- WHAT IS REQUIRED
Can you copy all of the material below line for line, changing nothing?
** BEGIN THE RECORDS **
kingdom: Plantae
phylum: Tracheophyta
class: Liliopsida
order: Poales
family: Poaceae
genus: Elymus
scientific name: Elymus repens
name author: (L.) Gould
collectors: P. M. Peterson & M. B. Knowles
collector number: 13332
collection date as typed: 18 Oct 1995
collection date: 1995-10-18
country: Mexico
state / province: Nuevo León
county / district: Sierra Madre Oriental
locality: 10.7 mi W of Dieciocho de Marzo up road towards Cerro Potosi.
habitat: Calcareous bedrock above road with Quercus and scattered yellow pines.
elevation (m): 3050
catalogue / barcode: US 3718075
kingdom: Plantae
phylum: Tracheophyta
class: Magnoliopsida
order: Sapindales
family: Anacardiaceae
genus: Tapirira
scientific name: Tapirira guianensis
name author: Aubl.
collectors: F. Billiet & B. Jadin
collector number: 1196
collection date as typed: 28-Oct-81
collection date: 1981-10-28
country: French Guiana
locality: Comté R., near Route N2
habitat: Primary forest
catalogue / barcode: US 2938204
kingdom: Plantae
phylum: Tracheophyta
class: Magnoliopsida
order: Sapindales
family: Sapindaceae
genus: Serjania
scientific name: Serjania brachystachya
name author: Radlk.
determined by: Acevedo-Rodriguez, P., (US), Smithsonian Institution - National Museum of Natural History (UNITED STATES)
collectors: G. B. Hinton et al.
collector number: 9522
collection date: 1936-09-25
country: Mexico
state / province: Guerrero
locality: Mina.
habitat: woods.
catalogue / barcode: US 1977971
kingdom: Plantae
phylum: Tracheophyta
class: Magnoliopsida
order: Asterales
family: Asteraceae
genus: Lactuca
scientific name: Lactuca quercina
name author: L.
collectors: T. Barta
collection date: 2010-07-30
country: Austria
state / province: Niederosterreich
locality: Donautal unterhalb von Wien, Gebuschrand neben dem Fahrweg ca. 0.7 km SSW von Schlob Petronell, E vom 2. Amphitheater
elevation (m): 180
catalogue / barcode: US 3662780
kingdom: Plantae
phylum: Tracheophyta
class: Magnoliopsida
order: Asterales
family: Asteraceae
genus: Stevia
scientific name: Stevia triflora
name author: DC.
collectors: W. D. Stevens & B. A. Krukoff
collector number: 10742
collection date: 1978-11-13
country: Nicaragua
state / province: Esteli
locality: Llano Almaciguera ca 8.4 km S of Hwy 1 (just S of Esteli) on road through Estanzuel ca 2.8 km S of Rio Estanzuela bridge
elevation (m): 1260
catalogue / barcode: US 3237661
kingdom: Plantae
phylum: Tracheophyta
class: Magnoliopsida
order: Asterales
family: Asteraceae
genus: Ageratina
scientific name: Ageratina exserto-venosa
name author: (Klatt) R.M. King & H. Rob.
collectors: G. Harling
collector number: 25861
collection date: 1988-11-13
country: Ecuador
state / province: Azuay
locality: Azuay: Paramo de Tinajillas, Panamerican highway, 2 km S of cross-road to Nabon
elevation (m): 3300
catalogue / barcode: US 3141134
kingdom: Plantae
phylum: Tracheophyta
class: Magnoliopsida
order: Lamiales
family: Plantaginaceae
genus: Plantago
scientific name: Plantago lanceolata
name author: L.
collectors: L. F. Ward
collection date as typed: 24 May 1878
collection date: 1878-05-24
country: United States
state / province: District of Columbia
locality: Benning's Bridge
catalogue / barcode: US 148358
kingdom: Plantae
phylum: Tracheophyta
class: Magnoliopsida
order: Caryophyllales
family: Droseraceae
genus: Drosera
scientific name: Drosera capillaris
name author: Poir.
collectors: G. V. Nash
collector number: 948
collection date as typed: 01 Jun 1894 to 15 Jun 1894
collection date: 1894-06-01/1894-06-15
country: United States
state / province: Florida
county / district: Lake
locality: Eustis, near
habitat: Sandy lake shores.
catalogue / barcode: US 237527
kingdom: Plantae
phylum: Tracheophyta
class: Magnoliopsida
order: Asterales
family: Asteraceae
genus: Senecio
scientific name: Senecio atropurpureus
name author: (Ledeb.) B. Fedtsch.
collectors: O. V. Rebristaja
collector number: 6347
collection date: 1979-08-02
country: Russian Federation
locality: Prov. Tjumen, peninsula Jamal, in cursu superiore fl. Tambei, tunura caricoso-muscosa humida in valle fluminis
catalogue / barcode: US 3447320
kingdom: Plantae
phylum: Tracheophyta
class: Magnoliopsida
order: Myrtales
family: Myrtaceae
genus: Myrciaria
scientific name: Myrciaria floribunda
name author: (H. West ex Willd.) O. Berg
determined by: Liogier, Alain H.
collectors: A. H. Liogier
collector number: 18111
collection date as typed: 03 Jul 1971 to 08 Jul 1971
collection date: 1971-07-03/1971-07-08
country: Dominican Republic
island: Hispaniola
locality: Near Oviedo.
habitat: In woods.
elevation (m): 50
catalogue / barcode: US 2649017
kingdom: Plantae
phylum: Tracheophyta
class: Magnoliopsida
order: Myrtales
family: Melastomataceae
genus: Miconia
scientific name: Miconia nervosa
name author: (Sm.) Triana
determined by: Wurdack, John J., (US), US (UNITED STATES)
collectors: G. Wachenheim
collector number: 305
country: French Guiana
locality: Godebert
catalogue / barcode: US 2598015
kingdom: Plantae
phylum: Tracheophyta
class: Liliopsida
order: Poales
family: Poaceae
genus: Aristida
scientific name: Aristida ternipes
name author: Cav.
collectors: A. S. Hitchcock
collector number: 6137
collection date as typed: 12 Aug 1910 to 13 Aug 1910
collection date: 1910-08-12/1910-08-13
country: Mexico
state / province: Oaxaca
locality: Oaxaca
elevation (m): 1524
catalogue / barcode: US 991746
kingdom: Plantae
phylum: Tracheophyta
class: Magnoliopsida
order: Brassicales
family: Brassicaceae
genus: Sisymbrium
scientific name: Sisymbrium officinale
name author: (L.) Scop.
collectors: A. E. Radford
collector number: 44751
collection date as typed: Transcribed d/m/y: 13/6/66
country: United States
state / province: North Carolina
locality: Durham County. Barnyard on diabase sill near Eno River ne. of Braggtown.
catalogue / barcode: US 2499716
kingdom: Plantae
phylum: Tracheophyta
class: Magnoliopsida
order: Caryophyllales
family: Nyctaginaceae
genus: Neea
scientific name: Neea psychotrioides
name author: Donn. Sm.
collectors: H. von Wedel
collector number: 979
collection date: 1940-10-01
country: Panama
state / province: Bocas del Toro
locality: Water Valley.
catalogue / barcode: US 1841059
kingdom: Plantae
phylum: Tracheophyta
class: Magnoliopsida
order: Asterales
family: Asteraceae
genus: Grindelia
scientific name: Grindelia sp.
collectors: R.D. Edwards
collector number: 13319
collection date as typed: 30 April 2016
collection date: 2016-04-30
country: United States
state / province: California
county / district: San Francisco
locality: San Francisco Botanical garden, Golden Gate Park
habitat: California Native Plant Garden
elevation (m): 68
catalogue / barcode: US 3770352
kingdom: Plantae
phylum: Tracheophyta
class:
** END THE RECORDS **
- TASK SOLUTION
kingdom: Plantae
phylum: Tracheophyta
class: Liliopsida
order: Poales
family: Poaceae
genus: Elymus
scientific name: Elymus repens
name author: (L.) Gould
collectors: P. M. Peterson & M. B. Knowles
collector number: 13332
collection date as typed: 18 Oct 1995
collection date: 1995-10-18
country: Mexico
state / province: Nuevo León
county / district: Sierra Madre Oriental
locality: 10.7 mi W of Dieciocho de Marzo up road towards Cerro Potosi.
habitat: Calcareous bedrock above road with Quercus and scattered yellow pines.
elevation (m): 3050
catalogue / barcode: US 3718075
kingdom: Plantae
phylum: Tracheophyta
class: Magnoliopsida
order: Sapindales
family: Anacardiaceae
genus: Tapirira
scientific name: Tapirira guianensis
name author: Aubl.
collectors: F. Billiet & B. Jadin
collector number: 1196
collection date as typed: 28-Oct-81
collection date: 1981-10-28
country: French Guiana
locality: Comté R., near Route N2
habitat: Primary forest
catalogue / barcode: US 2938204
kingdom: Plantae
phylum: Tracheophyta
class: Magnoliopsida
order: Sapindales
family: Sapindaceae
genus: Serjania
scientific name: Serjania brachystachya
name author: Radlk.
determined by: Acevedo-Rodriguez, P., (US), Smithsonian Institution - National Museum of Natural History (UNITED STATES)
collectors: G. B. Hinton et al.
collector number: 9522
collection date: 1936-09-25
country: Mexico
state / province: Guerrero
locality: Mina.
habitat: woods.
catalogue / barcode: US 1977971
kingdom: Plantae
phylum: Tracheophyta
class: Magnoliopsida
order: Asterales
family: Asteraceae
genus: Lactuca
scientific name: Lactuca quercina
name author: L.
collectors: T. Barta
collection date: 2010-07-30
country: Austria
state / province: Niederosterreich
locality: Donautal unterhalb von Wien, Gebuschrand neben dem Fahrweg ca. 0.7 km SSW von Schlob Petronell, E vom 2. Amphitheater
elevation (m): 180
catalogue / barcode: US 3662780
kingdom: Plantae
phylum: Tracheophyta
class: Magnoliopsida
order: Asterales
family: Asteraceae
genus: Stevia
scientific name: Stevia triflora
name author: DC.
collectors: W. D. Stevens & B. A. Krukoff
collector number: 10742
collection date: 1978-11-13
country: Nicaragua
state / province: Esteli
locality: Llano Almaciguera ca 8.4 km S of Hwy 1 (just S of Esteli) on road through Estanzuel ca 2.8 km S of Rio Estanzuela bridge
elevation (m): 1260
catalogue / barcode: US 3237661
kingdom: Plantae
phylum: Tracheophyta
class: Magnoliopsida
order: Asterales
family: Asteraceae
genus: Ageratina
scientific name: Ageratina exserto-venosa
name author: (Klatt) R.M. King & H. Rob.
collectors: G. Harling
collector number: 25861
collection date: 1988-11-13
country: Ecuador
state / province: Azuay
locality: Azuay: Paramo de Tinajillas, Panamerican highway, 2 km S of cross-road to Nabon
elevation (m): 3300
catalogue / barcode: US 3141134
kingdom: Plantae
phylum: Tracheophyta
class: Magnoliopsida
order: Lamiales
family: Plantaginaceae
genus: Plantago
scientific name: Plantago lanceolata
name author: L.
collectors: L. F. Ward
collection date as typed: 24 May 1878
collection date: 1878-05-24
country: United States
state / province: District of Columbia
locality: Benning's Bridge
catalogue / barcode: US 148358
kingdom: Plantae
phylum: Tracheophyta
class: Magnoliopsida
order: Caryophyllales
family: Droseraceae
genus: Drosera
scientific name: Drosera capillaris
name author: Poir.
collectors: G. V. Nash
collector number: 948
collection date as typed: 01 Jun 1894 to 15 Jun 1894
collection date: 1894-06-01/1894-06-15
country: United States
state / province: Florida
county / district: Lake
locality: Eustis, near
habitat: Sandy lake shores.
catalogue / barcode: US 237527
kingdom: Plantae
phylum: Tracheophyta
class: Magnoliopsida
order: Asterales
family: Asteraceae
genus: Senecio
scientific name: Senecio atropurpureus
name author: (Ledeb.) B. Fedtsch.
collectors: O. V. Rebristaja
collector number: 6347
collection date: 1979-08-02
country: Russian Federation
locality: Prov. Tjumen, peninsula Jamal, in cursu superiore fl. Tambei, tunura caricoso-muscosa humida in valle fluminis
catalogue / barcode: US 3447320
kingdom: Plantae
phylum: Tracheophyta
class: Magnoliopsida
order: Myrtales
family: Myrtaceae
genus: Myrciaria
scientific name: Myrciaria floribunda
name author: (H. West ex Willd.) O. Berg
determined by: Liogier, Alain H.
collectors: A. H. Liogier
collector number: 18111
collection date as typed: 03 Jul 1971 to 08 Jul 1971
collection date: 1971-07-03/1971-07-08
country: Dominican Republic
island: Hispaniola
locality: Near Oviedo.
habitat: In woods.
elevation (m): 50
catalogue / barcode: US 2649017
kingdom: Plantae
phylum: Tracheophyta
class: Magnoliopsida
order: Myrtales
family: Melastomataceae
genus: Miconia
scientific name: Miconia nervosa
name author: (Sm.) Triana
determined by: Wurdack, John J., (US), US (UNITED STATES)
collectors: G. Wachenheim
collector number: 305
country: French Guiana
locality: Godebert
catalogue / barcode: US 2598015
kingdom: Plantae
phylum: Tracheophyta
class: Liliopsida
order: Poales
family: Poaceae
genus: Aristida
scientific name: Aristida ternipes
name author: Cav.
collectors: A. S. Hitchcock
collector number: 6137
collection date as typed: 12 Aug 1910 to 13 Aug 1910
collection date: 1910-08-12/1910-08-13
country: Mexico
state / province: Oaxaca
locality: Oaxaca
elevation (m): 1524
catalogue / barcode: US 991746
kingdom: Plantae
phylum: Tracheophyta
class: Magnoliopsida
order: Brassicales
family: Brassicaceae
genus: Sisymbrium
scientific name: Sisymbrium officinale
name author: (L.) Scop.
collectors: A. E. Radford
collector number: 44751
collection date as typed: Transcribed d/m/y: 13/6/66
country: United States
state / province: North Carolina
locality: Durham County. Barnyard on diabase sill near Eno River ne. of Braggtown.
catalogue / barcode: US 2499716
kingdom: Plantae
phylum: Tracheophyta
class: Magnoliopsida
order: Caryophyllales
family: Nyctaginaceae
genus: Neea
scientific name: Neea psychotrioides
name author: Donn. Sm.
collectors: H. von Wedel
collector number: 979
collection date: 1940-10-01
country: Panama
state / province: Bocas del Toro
locality: Water Valley.
catalogue / barcode: US 1841059
kingdom: Plantae
phylum: Tracheophyta
class: Magnoliopsida
order: Asterales
family: Asteraceae
genus: Grindelia
scientific name: Grindelia sp.
collectors: R.D. Edwards
collector number: 13319
collection date as typed: 30 April 2016
collection date: 2016-04-30
country: United States
state / province: California
county / district: San Francisco
locality: San Francisco Botanical garden, Golden Gate Park
habitat: California Native Plant Garden
elevation (m): 68
catalogue / barcode: US 3770352
kingdom: Plantae
phylum: Tracheophyta
class:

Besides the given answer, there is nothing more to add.